States have also been encouraged to develop their own initiatives, and earlier this year an unsuspecting Southern coal state took the first step. Kentucky became the first to commit serious stimulus dollars to green jobs, creating its own Kentucky Clean Energy Corps (KCEC). Governor Steve Beshear’s corps will result in 3,306 new green-collar jobs this year and a $1.6 billion increase in personal income across the state over the next decade.

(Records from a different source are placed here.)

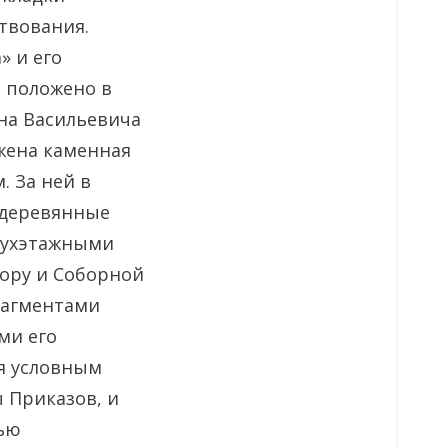
твования.
» и его
о положено в
ана Васильевича
ужена каменная
. За ней в
 деревянные
двухэтажными
ору и Соборной
рагментами
ми его
ая условным
ы Приказов, и
тью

The pilot program is currently completing the weatherization of 100 low-income houses in Lexington and rural Bourbon and Clark Counties. After an energy audit, homes that need upgrades receive duct insulation, weather stripping, and new energy saving appliances such as refrigerators and water heaters. It is also developing a green jobs training curriculum in community colleges and technical schools.

Weatherization, which includes adding sufficient insulation and replacing inefficient boilers, is being touted as the logical first step in the green jobs movement. It gives a boost to the construction industry while providing long-term energy efficiency to low-income families, who will see a big break in their utility bills. Currently, inefficient buildings generate 40 percent of the country’s greenhouse gas emissions.

“We’re putting people back to work with green jobs,” says Antonia Lindauer, Kentucky’s Director of Sustainability Policy. “If we can do this, any state can.”